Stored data

_ _ _ _ _

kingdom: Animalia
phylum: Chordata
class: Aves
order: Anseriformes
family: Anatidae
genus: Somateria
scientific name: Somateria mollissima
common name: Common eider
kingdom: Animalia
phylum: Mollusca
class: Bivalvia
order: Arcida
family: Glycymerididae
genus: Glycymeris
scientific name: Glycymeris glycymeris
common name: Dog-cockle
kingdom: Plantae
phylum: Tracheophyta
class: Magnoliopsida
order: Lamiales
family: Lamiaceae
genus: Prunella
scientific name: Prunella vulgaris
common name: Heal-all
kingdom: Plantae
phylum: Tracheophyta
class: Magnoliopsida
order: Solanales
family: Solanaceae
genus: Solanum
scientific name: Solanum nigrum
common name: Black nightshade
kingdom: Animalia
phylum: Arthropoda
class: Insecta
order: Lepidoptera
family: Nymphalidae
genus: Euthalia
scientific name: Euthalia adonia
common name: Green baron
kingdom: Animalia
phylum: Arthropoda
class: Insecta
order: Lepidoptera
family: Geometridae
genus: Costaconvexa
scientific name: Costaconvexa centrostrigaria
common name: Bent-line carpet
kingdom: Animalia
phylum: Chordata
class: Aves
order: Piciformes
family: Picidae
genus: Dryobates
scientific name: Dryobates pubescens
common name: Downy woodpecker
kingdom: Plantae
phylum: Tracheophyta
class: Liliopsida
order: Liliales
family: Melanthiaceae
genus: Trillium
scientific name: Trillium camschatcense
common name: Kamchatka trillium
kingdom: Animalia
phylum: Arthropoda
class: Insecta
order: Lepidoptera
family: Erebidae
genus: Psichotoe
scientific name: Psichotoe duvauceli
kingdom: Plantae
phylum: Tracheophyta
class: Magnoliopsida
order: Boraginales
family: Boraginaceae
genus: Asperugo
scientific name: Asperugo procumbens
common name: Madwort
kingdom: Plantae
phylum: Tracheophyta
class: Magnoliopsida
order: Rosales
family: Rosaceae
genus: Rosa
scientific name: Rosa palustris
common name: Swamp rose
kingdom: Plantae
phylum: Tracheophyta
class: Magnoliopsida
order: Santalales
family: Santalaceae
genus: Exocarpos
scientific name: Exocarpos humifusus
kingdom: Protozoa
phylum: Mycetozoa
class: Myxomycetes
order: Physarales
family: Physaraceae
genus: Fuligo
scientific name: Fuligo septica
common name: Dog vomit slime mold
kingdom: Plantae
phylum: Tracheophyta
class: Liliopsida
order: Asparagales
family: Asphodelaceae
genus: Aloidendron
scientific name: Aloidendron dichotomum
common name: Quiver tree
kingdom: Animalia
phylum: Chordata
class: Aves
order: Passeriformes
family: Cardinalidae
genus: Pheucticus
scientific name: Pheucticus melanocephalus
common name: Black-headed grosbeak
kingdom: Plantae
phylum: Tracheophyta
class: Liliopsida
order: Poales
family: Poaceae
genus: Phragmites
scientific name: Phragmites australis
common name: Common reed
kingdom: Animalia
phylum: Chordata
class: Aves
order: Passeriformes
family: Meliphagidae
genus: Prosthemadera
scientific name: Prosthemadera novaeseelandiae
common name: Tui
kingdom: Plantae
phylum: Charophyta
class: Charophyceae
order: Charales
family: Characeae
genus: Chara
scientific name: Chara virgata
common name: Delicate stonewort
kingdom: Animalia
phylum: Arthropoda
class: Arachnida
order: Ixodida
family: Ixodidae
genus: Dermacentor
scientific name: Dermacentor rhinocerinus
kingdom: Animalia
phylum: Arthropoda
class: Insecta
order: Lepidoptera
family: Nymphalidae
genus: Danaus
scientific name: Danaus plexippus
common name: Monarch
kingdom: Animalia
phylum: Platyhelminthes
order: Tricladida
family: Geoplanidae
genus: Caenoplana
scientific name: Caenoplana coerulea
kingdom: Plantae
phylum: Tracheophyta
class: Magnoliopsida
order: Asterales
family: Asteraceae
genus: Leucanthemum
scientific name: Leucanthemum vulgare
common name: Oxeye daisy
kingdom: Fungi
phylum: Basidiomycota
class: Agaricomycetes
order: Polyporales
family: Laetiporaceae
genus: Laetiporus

_ _ _ _ _

=== AIM ===
From the records above, output as a numbered list the lines between the one containing "genus: Exocarpos" and the one containing "phylum: Platyhelminthes", inclusive, and skip any blank lines.

=== COMPLETE RESPONSE ===
1. genus: Exocarpos
2. scientific name: Exocarpos humifusus
3. kingdom: Protozoa
4. phylum: Mycetozoa
5. class: Myxomycetes
6. order: Physarales
7. family: Physaraceae
8. genus: Fuligo
9. scientific name: Fuligo septica
10. common name: Dog vomit slime mold
11. kingdom: Plantae
12. phylum: Tracheophyta
13. class: Liliopsida
14. order: Asparagales
15. family: Asphodelaceae
16. genus: Aloidendron
17. scientific name: Aloidendron dichotomum
18. common name: Quiver tree
19. kingdom: Animalia
20. phylum: Chordata
21. class: Aves
22. order: Passeriformes
23. family: Cardinalidae
24. genus: Pheucticus
25. scientific name: Pheucticus melanocephalus
26. common name: Black-headed grosbeak
27. kingdom: Plantae
28. phylum: Tracheophyta
29. class: Liliopsida
30. order: Poales
31. family: Poaceae
32. genus: Phragmites
33. scientific name: Phragmites australis
34. common name: Common reed
35. kingdom: Animalia
36. phylum: Chordata
37. class: Aves
38. order: Passeriformes
39. family: Meliphagidae
40. genus: Prosthemadera
41. scientific name: Prosthemadera novaeseelandiae
42. common name: Tui
43. kingdom: Plantae
44. phylum: Charophyta
45. class: Charophyceae
46. order: Charales
47. family: Characeae
48. genus: Chara
49. scientific name: Chara virgata
50. common name: Delicate stonewort
51. kingdom: Animalia
52. phylum: Arthropoda
53. class: Arachnida
54. order: Ixodida
55. family: Ixodidae
56. genus: Dermacentor
57. scientific name: Dermacentor rhinocerinus
58. kingdom: Animalia
59. phylum: Arthropoda
60. class: Insecta
61. order: Lepidoptera
62. family: Nymphalidae
63. genus: Danaus
64. scientific name: Danaus plexippus
65. common name: Monarch
66. kingdom: Animalia
67. phylum: Platyhelminthes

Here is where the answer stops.